“You said,” the demon grumped with a tone that sounded far less irked than he wanted it to, “…that you wanted to wash my hair.”
“I did,” Aziraphale agreed. “It looks so lovely, now you are growing it again, and I have always enjoyed running my fingers through it.”
Right. Right. Crowley slung his arms over the side of the spacious and far-too-ornate bathtub. Just like the angel to go overly-decadent.
“And what do you call this?”
Adorable! Adorable? Crowley - the first Tempter - demon once entrusted with the Antichrist - only demon able to pull off sunglasses indoors and still look cool was not adorable. He tried to look intimidating and suave.

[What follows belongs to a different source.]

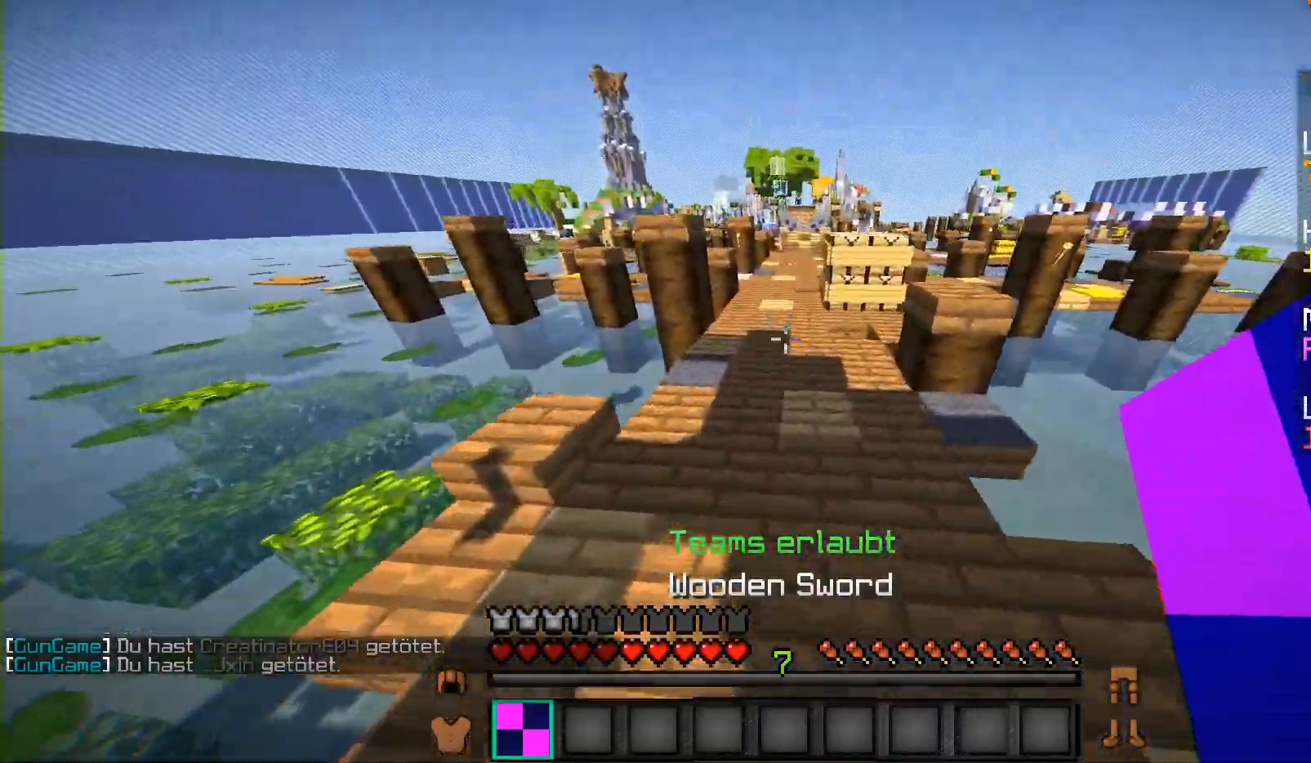
{"keys": ["w"], "mouse": [], "events": []}
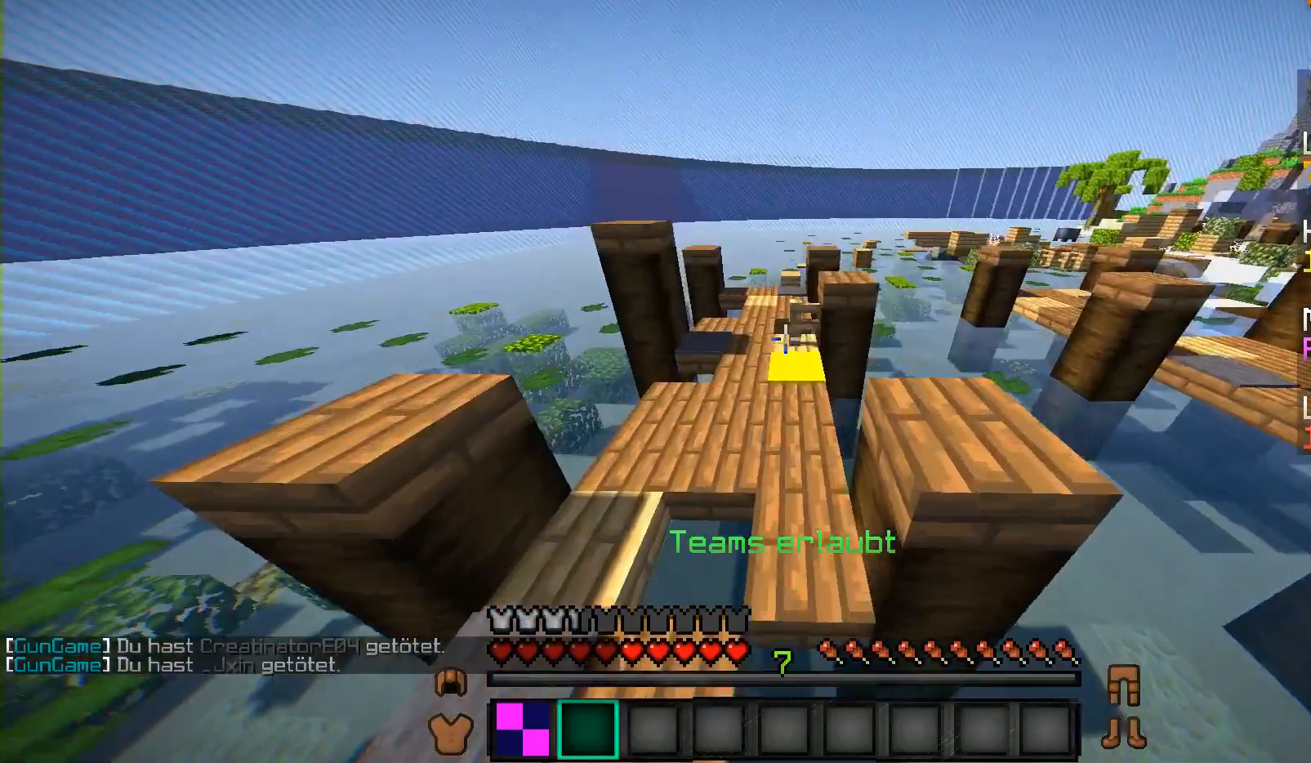
{"keys": ["w"], "mouse": [], "events": [[167, "a", "down"], [467, "a", "up"]]}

It only made Aziraphale wiggle his fingers more. He leaned in, fluffing one of the bubble horns up again. “Oh, you’re precious,” he cooed.
“Strangle you with your bloody halo,” the serpent muttered. He should shake the stupid horns off, or immerse himself entirely. Instead, he was stuck watching the ridiculous smile on his angel’s face.
“Oh hush. You are.”
Crowley decided that was enough, and grabbed hold of his angel by the wrist, performing something in more dimensions than Humans could fathom to tug him into the bath, and wrap, snake-like around him.
“Wicked,” he insisted, as he got Aziraphale’s precious waistcoat wet. “Sinful.”
The principality just rubbed his cheek against his husband’s. “Most assuredly so.”
But Crowley wasn’t talking about himself, and he was half sure the angel knew it, too.